**Exercise:** Scan the entries below for the word "APERTURE", then copy each line that holds it.

* * * * * * *

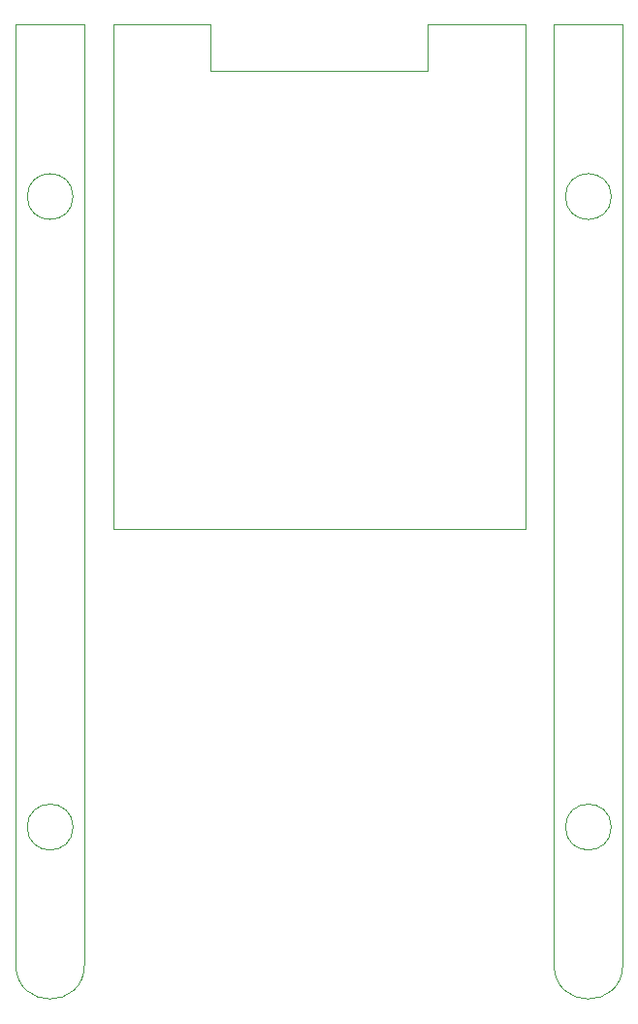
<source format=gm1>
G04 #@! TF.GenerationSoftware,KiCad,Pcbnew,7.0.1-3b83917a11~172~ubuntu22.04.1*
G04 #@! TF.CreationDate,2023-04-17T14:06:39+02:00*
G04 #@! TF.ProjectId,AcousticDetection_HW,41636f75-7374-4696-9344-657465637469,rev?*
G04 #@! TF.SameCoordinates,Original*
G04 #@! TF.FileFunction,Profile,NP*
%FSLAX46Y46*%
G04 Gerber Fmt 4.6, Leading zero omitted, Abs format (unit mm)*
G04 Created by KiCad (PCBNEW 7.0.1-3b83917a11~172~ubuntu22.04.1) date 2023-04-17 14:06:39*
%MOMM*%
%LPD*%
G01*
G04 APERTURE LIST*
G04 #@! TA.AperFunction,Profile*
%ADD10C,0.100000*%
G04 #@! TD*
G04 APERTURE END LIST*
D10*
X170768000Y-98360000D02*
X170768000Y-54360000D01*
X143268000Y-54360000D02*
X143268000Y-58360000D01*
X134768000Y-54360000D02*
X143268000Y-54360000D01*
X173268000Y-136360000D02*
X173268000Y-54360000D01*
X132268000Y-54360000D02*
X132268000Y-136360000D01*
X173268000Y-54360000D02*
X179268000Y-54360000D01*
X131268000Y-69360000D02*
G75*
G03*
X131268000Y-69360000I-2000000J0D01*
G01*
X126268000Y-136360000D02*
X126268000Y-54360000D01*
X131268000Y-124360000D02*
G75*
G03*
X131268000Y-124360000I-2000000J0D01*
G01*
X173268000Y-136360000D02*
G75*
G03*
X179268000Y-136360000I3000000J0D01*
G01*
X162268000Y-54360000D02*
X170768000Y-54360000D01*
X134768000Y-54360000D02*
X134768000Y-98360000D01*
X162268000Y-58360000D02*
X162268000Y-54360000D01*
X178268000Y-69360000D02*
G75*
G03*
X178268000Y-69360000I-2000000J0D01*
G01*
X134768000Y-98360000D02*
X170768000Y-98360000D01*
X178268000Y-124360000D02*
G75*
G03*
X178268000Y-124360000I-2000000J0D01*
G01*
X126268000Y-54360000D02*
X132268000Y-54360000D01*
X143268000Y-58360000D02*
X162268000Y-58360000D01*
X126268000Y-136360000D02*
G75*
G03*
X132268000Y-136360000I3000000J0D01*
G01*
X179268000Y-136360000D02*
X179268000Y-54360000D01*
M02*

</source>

* * * * * * *

**Written solution:**
G04 APERTURE LIST*
G04 APERTURE END LIST*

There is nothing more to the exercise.